▶ **Dataset items**

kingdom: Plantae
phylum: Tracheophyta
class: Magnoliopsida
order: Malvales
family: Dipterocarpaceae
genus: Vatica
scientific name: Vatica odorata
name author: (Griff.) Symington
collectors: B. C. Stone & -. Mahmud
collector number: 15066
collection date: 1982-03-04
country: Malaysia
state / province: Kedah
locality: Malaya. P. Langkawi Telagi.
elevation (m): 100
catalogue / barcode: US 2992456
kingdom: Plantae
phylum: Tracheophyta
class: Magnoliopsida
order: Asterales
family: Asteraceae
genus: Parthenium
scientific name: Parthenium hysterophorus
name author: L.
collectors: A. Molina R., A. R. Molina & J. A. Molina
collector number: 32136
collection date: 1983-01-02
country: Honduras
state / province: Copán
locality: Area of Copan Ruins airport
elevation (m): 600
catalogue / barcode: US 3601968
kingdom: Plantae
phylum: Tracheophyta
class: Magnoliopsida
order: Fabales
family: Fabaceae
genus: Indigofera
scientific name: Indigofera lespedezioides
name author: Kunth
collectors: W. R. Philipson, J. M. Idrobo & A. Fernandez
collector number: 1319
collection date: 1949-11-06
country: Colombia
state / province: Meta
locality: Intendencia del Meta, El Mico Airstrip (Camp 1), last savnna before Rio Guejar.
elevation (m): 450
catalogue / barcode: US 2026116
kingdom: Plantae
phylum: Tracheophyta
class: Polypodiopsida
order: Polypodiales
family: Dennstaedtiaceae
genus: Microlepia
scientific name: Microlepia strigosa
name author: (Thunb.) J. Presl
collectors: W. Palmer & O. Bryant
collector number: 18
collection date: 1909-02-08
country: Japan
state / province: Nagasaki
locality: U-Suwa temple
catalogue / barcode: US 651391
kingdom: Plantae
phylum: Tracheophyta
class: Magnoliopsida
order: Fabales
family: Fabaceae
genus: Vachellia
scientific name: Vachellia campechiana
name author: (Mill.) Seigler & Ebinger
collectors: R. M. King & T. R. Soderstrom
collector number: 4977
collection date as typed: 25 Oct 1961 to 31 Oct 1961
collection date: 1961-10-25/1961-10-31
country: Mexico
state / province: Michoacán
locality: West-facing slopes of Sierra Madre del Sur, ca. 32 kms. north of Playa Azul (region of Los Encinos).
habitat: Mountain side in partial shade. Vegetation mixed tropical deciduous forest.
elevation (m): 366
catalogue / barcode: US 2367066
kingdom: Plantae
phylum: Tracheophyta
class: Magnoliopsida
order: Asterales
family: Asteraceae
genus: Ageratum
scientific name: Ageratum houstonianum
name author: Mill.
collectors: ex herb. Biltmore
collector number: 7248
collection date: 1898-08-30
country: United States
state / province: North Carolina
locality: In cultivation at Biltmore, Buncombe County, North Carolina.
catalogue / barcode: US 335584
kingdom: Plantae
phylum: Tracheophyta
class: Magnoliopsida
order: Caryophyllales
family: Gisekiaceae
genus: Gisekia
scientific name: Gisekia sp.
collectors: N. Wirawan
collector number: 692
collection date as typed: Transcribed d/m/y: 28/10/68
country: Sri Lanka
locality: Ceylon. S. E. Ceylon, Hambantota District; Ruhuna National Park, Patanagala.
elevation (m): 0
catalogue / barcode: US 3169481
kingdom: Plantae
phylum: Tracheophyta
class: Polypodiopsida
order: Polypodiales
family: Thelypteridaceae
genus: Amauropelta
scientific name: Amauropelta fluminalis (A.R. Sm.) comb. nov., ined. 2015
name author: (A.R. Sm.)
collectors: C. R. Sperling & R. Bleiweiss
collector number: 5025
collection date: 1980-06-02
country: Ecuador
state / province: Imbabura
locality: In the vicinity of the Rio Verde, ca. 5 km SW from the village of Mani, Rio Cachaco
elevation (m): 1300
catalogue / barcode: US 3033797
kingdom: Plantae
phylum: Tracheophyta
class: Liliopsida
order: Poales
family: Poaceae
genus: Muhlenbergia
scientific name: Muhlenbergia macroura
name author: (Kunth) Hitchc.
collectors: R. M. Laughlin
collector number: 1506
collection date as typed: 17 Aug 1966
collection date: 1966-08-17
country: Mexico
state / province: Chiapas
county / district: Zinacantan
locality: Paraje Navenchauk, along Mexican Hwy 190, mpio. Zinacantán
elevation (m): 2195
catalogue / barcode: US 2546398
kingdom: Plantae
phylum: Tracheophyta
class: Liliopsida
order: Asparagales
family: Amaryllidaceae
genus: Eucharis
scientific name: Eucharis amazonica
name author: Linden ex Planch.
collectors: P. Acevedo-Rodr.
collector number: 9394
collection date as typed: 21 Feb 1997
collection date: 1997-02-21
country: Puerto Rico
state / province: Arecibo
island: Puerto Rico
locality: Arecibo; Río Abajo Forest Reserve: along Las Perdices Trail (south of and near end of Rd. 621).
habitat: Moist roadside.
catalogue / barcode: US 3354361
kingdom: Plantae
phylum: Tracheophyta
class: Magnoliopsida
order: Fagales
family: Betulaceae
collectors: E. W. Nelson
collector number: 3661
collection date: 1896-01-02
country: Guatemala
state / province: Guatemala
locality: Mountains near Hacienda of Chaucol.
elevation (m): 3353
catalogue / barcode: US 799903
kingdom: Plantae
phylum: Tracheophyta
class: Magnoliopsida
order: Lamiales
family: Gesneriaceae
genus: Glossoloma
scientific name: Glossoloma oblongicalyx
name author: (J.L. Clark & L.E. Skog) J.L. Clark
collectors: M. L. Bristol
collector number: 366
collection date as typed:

▶ **What the task asks**
Write out the material verbatim, beginning with the line that contains "catalogue / barcode: US 2992456" and continuing up to and including the line that contains "family: Dennstaedtiaceae".

▶ **Finished exercise**
catalogue / barcode: US 2992456
kingdom: Plantae
phylum: Tracheophyta
class: Magnoliopsida
order: Asterales
family: Asteraceae
genus: Parthenium
scientific name: Parthenium hysterophorus
name author: L.
collectors: A. Molina R., A. R. Molina & J. A. Molina
collector number: 32136
collection date: 1983-01-02
country: Honduras
state / province: Copán
locality: Area of Copan Ruins airport
elevation (m): 600
catalogue / barcode: US 3601968
kingdom: Plantae
phylum: Tracheophyta
class: Magnoliopsida
order: Fabales
family: Fabaceae
genus: Indigofera
scientific name: Indigofera lespedezioides
name author: Kunth
collectors: W. R. Philipson, J. M. Idrobo & A. Fernandez
collector number: 1319
collection date: 1949-11-06
country: Colombia
state / province: Meta
locality: Intendencia del Meta, El Mico Airstrip (Camp 1), last savnna before Rio Guejar.
elevation (m): 450
catalogue / barcode: US 2026116
kingdom: Plantae
phylum: Tracheophyta
class: Polypodiopsida
order: Polypodiales
family: Dennstaedtiaceae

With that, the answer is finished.